Calculating the number Pi has always captured mathematicians’ interest. This high-performance computer just took the challenge one step further.
A team of Swiss researchers are claiming that their high-performance computer has added 12.8 trillion new digits to the number Pi, in a calculation that reached a record-breaking 62.8 trillion figures in total.
Based at the University of Applied Sciences of the Grisons’s center for data analytics, visualisation and simulation (DAViS), the high-performance computer completed the Pi calculation with a precision of exactly 62,831,853,071,796 digits, smashing the previous record of 50 trillion digits achieved by Timothy Mullican last year.
Before Mullican, the trophy was held by none other than Google, whose team found over 31.4 trillion digits for Pi in 2018.
The Swiss team obtained the result in just over 108 days – that is, three and a half times faster than Mullican, who reached the previous record in 303 days – and is now awaiting verification before it can be entered into the Guinness World Records. Only then will the entire number be made publicly available, but the researchers teased that the last ten known digits of Pi now are: 7817924264.
For most people, the number Pi will only bring back distant memories of math classes, where it was described as the ratio of the circumference of a circle to its diameter, and often shortened to its first few digits: 3.1415.
For centuries – in fact, as early as the ancient Babylonians – mathematicians have been trying to calculate the digits of Pi with as much accuracy as possible. But with the number Pi being known as an irrational number, meaning that it can never be represented with ultimate precision, the point isn’t exactly to find practical uses; rather, the calculation has become an unofficial benchmark for high-performance computing, and an opportunity for scientists to compete against one another.
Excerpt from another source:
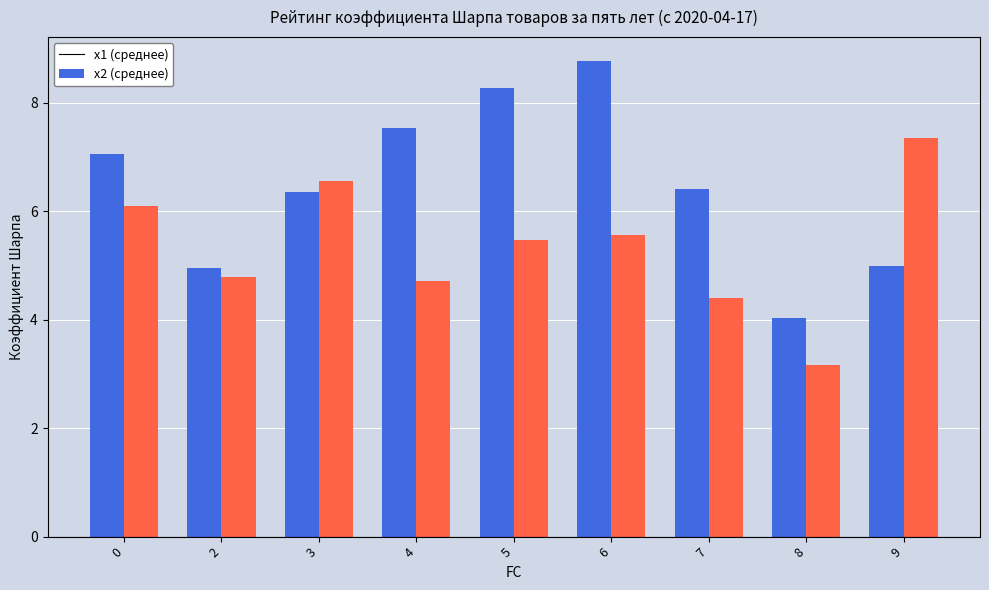

Reading left to right, list all the values displayed in this chart.

x1 (среднее): 0=7.1	2=5.0	3=6.4	4=7.5	5=8.3	6=8.8	7=6.4	8=4.0	9=5.0
x2 (среднее): 0=6.1	2=4.8	3=6.5	4=4.7	5=5.5	6=5.6	7=4.4	8=3.2	9=7.3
“We wanted to achieve several goals with the record attempt,” said Heiko Rölke, the head of DAViS. “In the course of preparing and performing the calculations, we were able to build up a lot of know-how and optimize our processes. This is now of particular benefit to our research partners, with whom we jointly carry out computationally intensive projects in data analysis and simulation.”
DAViS’s researchers used a well-established algorithm called the Chudnovsky formula, which was developed in 1988 and is considered the most effective method to calculate the number Pi. Google’s team and Mullican also used the Chudnovsky algorithm.
The algorithm was run thanks to another popular computer software program, y-cruncher, that was designed in 2009 by American developer Alexander Lee specifically to compute Pi.
One of the main challenges, according to the Swiss team, was the amount of memory that was needed to achieve such a large calculation. DAViS’s high-performance computer was set up with two AMD Epyc 7542 processors coupled with 1TB of RAM, which isn’t sufficient to hold all of the digits they were aiming to come up with. The y-cruncher program, therefore, was used to swap out the digits to an additional 38 hard disk drives (HDD) with a total 16TB of storage space, saving a large part of the RAM on the HDDs.
During operation, the computer and the disks could reach up to 80°C, which is why the system was housed in a server rack with constant air cooling to avoid overheating. This contributed over half of the total 1,700 watts of power that the scientists estimate was required for the full calculation, which would still place the system in 153rd position on the Green500 list.
It is unlikely that Pi’s extra 12.8 trillion digits will be used for any practical applications any time soon; the achievement is rather a reflection of scientific ingenuity and high-computing performance.
The Chudnovsky formula, for example, is known for its complexity: when implementing the algorithm, scientists find that the time and resources necessary to calculate the digits increase more rapidly than the digits themselves, while it becomes more difficult to survive hardware outages as the computation increases.
For the Swiss researchers, the new achievement is a reflection of the capabilities of high-performance computing systems, and their potential for other research areas. “The calculation showed that we are prepared for data and computing power-intensive use in research and development,” said Thomas Keller, project manager at the University of Applied Sciences of the Grisons. “The calculation also made us aware of weak points in the infrastructure, such as insufficient back-up capacities.”
DAViS supports the use of high-performance computing in machine learning, for example, in a project called Translaturia that is building a computer-aided tool to translate from the Romansh language, spoken predominantly in the Swiss canton of the Grisons and currently at threat of disappearing.
The computing center is also looking at applications of DNA sequence analysis in allergy and asthma research, which also calls for high-performance computing systems. The new record helps prepare the groundwork for future practical applications.